17. The computing device according to claim 16, wherein the segmentation is performed using a trained segmentation model.

18. The computing device according to claim 17, wherein trained segmentation model is a trained Faster R-CNN or a trained U-Net segmentation network.

19. The computing device according to claim 14, wherein the first color space is the RGB color space, and wherein the number of additional color space images includes a first additional color space image in the HSV color space and a second additional color space image in the YCbCr color space.

20. The computing device according to claim 14, wherein the second output features from each attention block are concatenated into a single combined feature map using element-wise summation, and wherein the trained attention-leveraged data fusion-based classification system is further structured and configured for classifying the finger or face image as a live image or a spoof based on the single combined feature map.

21. The computing device according to claim 20, wherein the single combined feature map is processed through batch normalization, ReLU activation, and global average pooling and then provided to a fully connected layer that makes a final decision on whether the finger or face image is live or a spoof.

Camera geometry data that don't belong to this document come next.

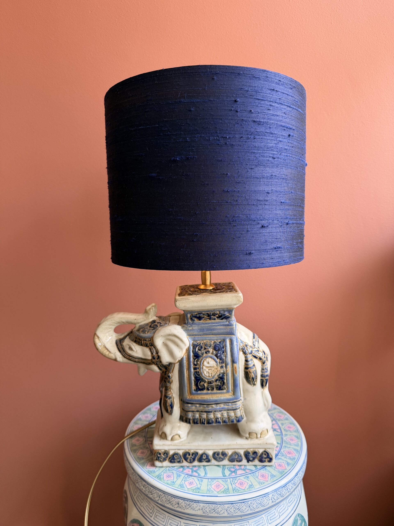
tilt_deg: -9.6
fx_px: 364
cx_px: 197
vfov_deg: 71.6
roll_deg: +0.1
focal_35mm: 24
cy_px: 263
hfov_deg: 56.8
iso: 200
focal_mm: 6.76
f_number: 1.78
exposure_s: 1/121
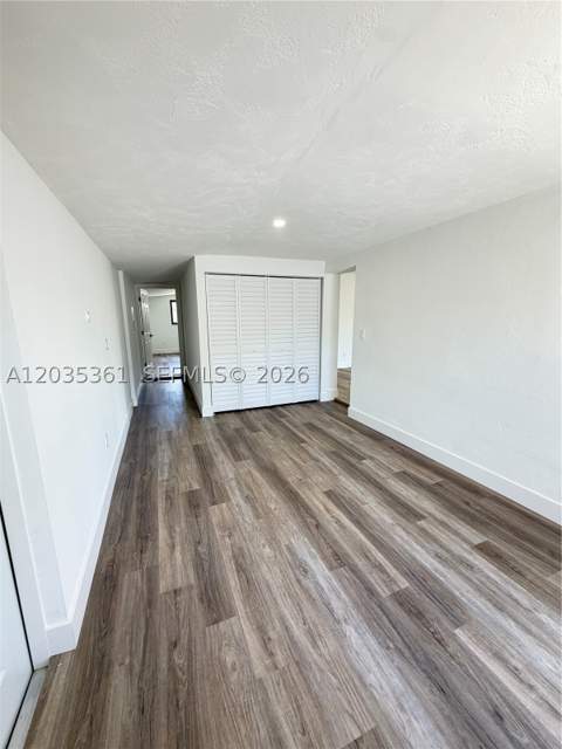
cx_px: 281
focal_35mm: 14
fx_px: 303
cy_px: 374
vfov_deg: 102.1
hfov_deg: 85.7
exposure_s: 1/60
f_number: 2.2
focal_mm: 2.22
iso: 250
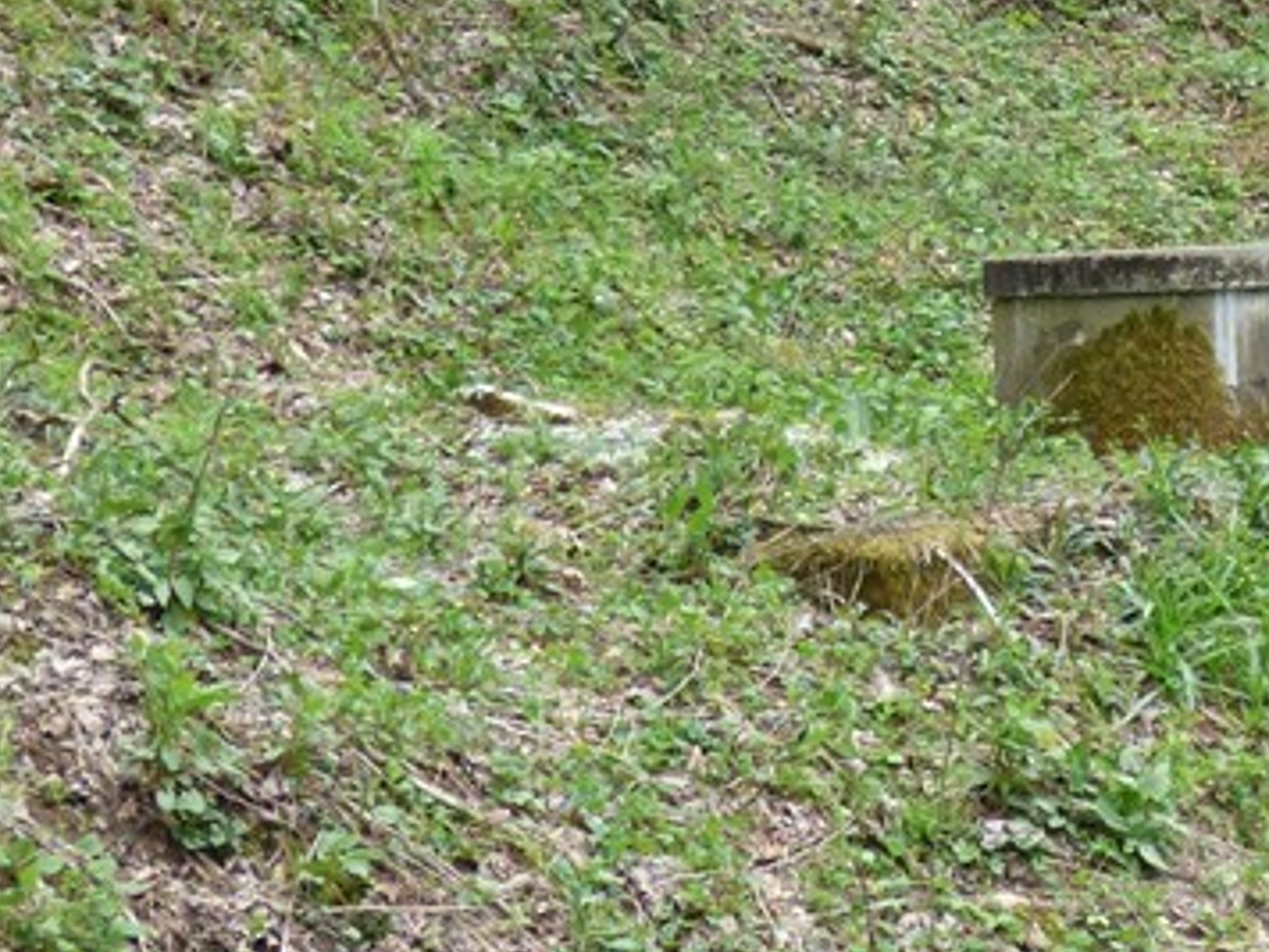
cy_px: 150
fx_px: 4326
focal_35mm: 118
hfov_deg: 16.5
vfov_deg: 12.5
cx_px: 1130
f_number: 3.6
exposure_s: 1/160
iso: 100
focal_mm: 7.07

22. The computing device according to claim 14, wherein for each deep neural network the data based on the first output features from the deep neural network is a pointwise convolution of the first output features from the deep neural network.

23. The computing device according to claim 14, wherein each channel attention block is a window channel attention block.

24. The computing device according to claim 23, wherein the second output features from each window attention block are combined into a single combined feature map and fed to a nested residual block, and wherein the trained attention-leveraged data fusion-based classification system classifies the finger or face image as a live image or a spoof based on an output of the nested residual block.

25. The computing device according to claim 24, wherein the output of the nested residual block are provided to a fully connected layer with a SoftMax layer, wherein an output of the SoftMax layer is subjected to dynamic quantization that quantizes model weights as lower-precision integers.